Advisor: Dr. Amanda M. Veals Dutt and Dr. Louis A. Harveson

Jesse was born and raised in the Front Range of Colorado. Starting his love for nature as a boy scout, he graduated in 2014 with a BS in wildlife biology from Colorado State University in Fort Collins. For ten years Jesse worked on a myriad of wildlife projects, from bubonic plague research in prairie dogs, to urban chronic wasting disease management. Most recently he live-trapped grizzly bears across the Inland Northwest with the US Fish and Wildlife Service before starting his black bear Master’s research at BRI. Outside of school, Jesse enjoys hiking, snowboarding, disc golf, and playing acoustic guitar.

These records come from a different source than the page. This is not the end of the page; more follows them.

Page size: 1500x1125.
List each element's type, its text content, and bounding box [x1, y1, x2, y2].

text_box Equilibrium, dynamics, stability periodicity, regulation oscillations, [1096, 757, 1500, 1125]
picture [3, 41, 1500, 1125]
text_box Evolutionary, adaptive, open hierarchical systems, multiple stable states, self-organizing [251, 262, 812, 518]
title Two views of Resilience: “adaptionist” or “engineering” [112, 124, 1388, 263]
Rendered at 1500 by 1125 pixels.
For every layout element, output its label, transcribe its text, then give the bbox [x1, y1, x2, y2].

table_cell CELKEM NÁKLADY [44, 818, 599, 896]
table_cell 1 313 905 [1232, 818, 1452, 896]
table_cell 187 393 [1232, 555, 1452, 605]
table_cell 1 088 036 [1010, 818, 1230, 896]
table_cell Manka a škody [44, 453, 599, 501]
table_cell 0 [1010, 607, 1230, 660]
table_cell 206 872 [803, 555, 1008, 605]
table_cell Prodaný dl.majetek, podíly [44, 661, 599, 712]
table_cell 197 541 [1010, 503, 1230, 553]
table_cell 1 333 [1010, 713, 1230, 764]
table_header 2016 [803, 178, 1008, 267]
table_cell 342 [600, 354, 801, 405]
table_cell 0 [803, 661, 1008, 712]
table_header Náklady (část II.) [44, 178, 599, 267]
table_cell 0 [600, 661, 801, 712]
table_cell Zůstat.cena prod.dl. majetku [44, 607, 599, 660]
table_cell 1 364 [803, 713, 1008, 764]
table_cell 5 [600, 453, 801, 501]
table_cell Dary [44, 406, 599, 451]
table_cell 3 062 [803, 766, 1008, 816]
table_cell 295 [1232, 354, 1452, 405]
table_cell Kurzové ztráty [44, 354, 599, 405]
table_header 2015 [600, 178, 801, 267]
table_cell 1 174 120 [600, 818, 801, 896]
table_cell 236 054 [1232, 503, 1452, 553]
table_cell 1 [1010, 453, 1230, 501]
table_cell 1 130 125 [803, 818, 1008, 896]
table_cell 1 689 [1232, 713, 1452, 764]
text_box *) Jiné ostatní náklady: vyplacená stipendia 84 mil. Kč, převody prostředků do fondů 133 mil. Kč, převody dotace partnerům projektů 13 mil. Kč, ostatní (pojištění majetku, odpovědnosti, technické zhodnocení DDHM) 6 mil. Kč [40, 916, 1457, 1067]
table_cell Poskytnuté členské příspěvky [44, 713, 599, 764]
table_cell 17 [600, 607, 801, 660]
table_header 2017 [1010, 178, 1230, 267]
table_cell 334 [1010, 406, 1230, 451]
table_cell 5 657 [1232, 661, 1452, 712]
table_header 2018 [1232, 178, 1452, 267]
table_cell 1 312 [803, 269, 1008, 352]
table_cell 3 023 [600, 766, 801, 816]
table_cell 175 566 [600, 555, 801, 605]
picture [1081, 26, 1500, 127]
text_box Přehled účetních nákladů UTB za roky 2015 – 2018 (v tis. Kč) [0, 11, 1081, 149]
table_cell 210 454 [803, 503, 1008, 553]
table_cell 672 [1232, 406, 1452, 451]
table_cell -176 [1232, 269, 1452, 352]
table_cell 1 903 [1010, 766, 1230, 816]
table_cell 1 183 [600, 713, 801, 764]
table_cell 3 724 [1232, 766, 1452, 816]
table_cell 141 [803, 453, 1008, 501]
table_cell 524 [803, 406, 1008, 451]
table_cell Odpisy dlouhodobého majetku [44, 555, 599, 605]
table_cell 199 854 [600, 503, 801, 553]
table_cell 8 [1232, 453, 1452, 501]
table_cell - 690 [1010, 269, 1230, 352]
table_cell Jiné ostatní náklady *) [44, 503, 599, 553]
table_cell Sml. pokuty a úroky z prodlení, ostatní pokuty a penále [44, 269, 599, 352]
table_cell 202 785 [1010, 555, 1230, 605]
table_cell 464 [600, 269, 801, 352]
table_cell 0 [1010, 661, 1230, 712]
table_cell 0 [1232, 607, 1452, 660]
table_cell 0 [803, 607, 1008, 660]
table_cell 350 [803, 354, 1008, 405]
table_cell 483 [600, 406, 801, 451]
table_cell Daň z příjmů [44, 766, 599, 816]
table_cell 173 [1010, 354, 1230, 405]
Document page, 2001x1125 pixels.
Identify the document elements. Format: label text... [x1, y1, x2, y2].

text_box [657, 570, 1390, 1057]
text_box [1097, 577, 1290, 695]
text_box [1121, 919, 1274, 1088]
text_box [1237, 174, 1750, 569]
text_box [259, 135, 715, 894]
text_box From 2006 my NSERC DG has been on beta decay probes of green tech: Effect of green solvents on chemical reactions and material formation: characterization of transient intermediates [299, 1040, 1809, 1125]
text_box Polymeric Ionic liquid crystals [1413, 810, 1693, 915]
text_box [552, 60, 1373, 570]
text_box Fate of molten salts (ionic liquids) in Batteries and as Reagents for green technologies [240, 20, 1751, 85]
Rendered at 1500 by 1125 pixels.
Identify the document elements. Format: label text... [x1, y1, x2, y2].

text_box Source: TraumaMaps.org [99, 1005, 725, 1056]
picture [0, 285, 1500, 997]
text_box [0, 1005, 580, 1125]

To assess black bear distribution and response to increasing border infrastructure in southwest Texas, Jesse is sampling 50 of 222 possible 4×4 kilometer cells within a 12km buffer from the Rio Grande River across Val Verde, Kinney, and Maverick counties. From 3/19/25 to 12/31/25, across over half a million total photos, only two detection events of black bears have been recorded so far. With low detection rates, Jesse plans to include other large and medium bodied mammals into analyses to understand possible responses to border infrastructure, other anthropogenic factors, and landscape resources.